From 03150f5fa7f7590dd60ac1d335df98311a4e32df Mon Sep 17 00:00:00 2001
From: Glen Beane <356266+gbeane@users.noreply.github.com>
Date: Tue, 16 Jun 2026 16:06:22 -0400
Subject: [PATCH 2/2] Document filename pattern CV grouping in user guide

---
 docs/user-guide/gui.md                    | 12 +++++++++++-
 src/jabs/resources/docs/user_guide/gui.md | 12 +++++++++++-
 2 files changed, 22 insertions(+), 2 deletions(-)

diff --git a/docs/user-guide/gui.md b/docs/user-guide/gui.md
index 19058412..54d46694 100644
--- a/docs/user-guide/gui.md
+++ b/docs/user-guide/gui.md
@@ -161,10 +161,20 @@ Project settings are saved within the project directory and apply only to the cu
 
 | Setting                        | Description                                                      |
 |-------------------------------|------------------------------------------------------------------|
-| Cross Validation Grouping      | Determines how cross-validation groups are defined. Options are "Individual Animal" (default) or "Video". |
+| Cross Validation Grouping      | Determines how cross-validation groups are defined. Options are "Individual Animal" (default), "Video", or "Filename Pattern". See [Cross-Validation Grouping](#cross-validation-grouping) below. |
 
 As new settings are added, they will appear in this dialog with inline documentation.
 
+### Cross-Validation Grouping
+
+The **Cross Validation Grouping** setting controls how labeled data is partitioned into groups for leave-one-group-out cross-validation:
+
+- **Individual Animal** (default): each group is a single animal identity within a single video.
+- **Video**: each group is a single video; all identities within a video are held out together.
+- **Filename Pattern**: groups are defined by a regular expression applied to each video's filename. All videos whose filenames produce the same key are placed in the same group, which is useful for grouping videos by an identifier embedded in their names (for example, a cage ID). If the pattern contains a capture group, the captured text is used as the key; otherwise the entire match is used. Videos that do not match the pattern are each placed in their own group.
+
+When you select **Filename Pattern**, a text field appears for the regular expression. For example, if your videos are named like `cage_0042_2026-06-16.mp4`, the pattern `cage_(\d+)` extracts the cage number (`0042`) so that every video recorded from the same cage forms a single cross-validation group. A live preview below the field shows how your project's videos partition into groups under the current pattern (videos excluded from training are marked), so you can confirm the pattern before saving.
+
 
 ## Overlays
 
diff --git a/src/jabs/resources/docs/user_guide/gui.md b/src/jabs/resources/docs/user_guide/gui.md
index aec7c611..ca61b770 100644
--- a/src/jabs/resources/docs/user_guide/gui.md
+++ b/src/jabs/resources/docs/user_guide/gui.md
@@ -161,10 +161,20 @@ Project settings are saved within the project directory and apply only to the cu
 
 | Setting                        | Description                                                      |
 |-------------------------------|------------------------------------------------------------------|
-| Cross Validation Grouping      | Determines how cross-validation groups are defined. Options are "Individual Animal" (default) or "Video". |
+| Cross Validation Grouping      | Determines how cross-validation groups are defined. Options are "Individual Animal" (default), "Video", or "Filename Pattern". See [Cross-Validation Grouping](#cross-validation-grouping) below. |
 
 As new settings are added, they will appear in this dialog with inline documentation.
 
+### Cross-Validation Grouping
+
+The **Cross Validation Grouping** setting controls how labeled data is partitioned into groups for leave-one-group-out cross-validation:
+
+- **Individual Animal** (default): each group is a single animal identity within a single video.
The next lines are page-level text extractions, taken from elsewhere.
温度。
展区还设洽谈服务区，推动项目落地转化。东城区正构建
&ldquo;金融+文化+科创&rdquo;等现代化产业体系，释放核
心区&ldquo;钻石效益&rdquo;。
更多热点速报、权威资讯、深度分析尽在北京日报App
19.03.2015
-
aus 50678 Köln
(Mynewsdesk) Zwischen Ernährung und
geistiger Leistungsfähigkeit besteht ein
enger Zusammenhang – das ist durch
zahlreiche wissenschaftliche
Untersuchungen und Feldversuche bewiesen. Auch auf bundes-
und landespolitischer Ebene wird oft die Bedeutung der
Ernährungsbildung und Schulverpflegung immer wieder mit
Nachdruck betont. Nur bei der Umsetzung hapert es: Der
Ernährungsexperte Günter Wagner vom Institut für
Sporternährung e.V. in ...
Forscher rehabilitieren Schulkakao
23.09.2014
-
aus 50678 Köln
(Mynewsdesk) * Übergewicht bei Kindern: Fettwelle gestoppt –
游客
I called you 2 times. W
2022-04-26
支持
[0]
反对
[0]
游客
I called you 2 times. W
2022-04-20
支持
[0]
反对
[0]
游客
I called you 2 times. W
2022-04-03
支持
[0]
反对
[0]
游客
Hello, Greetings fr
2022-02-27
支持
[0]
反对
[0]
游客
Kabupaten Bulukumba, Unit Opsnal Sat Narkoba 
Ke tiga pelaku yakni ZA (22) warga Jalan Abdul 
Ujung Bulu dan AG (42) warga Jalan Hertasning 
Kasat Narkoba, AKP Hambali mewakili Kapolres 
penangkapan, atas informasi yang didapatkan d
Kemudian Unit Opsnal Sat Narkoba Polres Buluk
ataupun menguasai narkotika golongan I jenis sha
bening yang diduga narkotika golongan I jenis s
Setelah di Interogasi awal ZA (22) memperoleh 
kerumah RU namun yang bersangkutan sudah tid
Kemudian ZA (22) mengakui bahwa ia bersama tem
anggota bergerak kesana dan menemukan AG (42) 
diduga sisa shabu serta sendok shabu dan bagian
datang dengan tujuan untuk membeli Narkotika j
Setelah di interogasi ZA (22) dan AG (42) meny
+- **Video**: each group is a single video; all identities within a video are held out together.
+- **Filename Pattern**: groups are defined by a regular expression applied to each video's filename. All videos whose filenames produce the same key are placed in the same group, which is useful for grouping videos by an identifier embedded in their names (for example, a cage ID). If the pattern contains a capture group, the captured text is used as the key; otherwise the entire match is used. Videos that do not match the pattern are each placed in their own group.
+
+When you select **Filename Pattern**, a text field appears for the regular expression. For example, if your videos are named like `cage_0042_2026-06-16.mp4`, the pattern `cage_(\d+)` extracts the cage number (`0042`) so that every video recorded from the same cage forms a single cross-validation group. A live preview below the field shows how your project's videos partition into groups under the current pattern (videos excluded from training are marked), so you can confirm the pattern before saving.
+
 
 ## Overlays